### Problem statement
Going through the data below, please show each line containing the string "French".

BEGIN Data for processing

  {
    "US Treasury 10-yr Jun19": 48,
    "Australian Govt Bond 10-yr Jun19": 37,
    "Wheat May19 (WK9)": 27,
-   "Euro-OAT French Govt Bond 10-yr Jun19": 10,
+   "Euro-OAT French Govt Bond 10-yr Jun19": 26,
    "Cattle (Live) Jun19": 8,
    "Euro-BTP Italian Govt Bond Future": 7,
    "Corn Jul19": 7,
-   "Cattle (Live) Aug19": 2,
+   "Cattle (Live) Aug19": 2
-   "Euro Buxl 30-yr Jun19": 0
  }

END Data for processing
BEGIN Data for processing

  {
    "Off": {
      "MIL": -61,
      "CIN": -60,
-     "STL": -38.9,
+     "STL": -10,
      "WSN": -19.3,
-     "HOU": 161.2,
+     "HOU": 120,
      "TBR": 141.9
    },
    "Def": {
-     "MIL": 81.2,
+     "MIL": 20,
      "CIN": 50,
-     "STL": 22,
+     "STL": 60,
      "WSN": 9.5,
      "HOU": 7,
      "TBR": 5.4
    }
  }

END Data for processing
BEGIN Data for processing

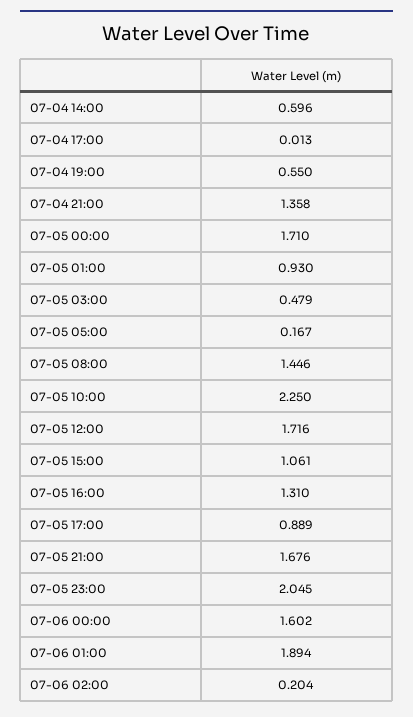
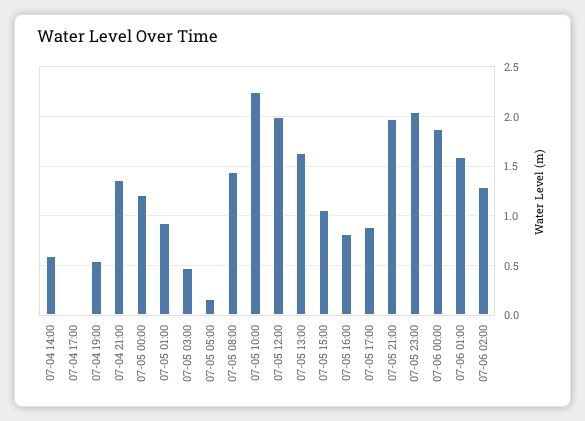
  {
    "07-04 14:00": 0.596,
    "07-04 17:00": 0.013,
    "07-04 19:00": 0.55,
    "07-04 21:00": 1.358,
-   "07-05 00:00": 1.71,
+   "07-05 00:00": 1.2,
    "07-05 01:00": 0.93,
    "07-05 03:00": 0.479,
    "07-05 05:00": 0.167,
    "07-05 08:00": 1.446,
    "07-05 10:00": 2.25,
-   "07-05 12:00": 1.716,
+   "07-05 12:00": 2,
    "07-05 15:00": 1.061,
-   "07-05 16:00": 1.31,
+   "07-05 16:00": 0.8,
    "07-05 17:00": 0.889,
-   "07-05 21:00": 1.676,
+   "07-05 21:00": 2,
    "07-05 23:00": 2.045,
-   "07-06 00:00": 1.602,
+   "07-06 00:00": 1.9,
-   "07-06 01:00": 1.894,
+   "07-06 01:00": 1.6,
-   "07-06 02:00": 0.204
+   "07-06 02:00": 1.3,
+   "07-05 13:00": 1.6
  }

END Data for processing

### Answer space
-   "Euro-OAT French Govt Bond 10-yr Jun19": 10,
+   "Euro-OAT French Govt Bond 10-yr Jun19": 26,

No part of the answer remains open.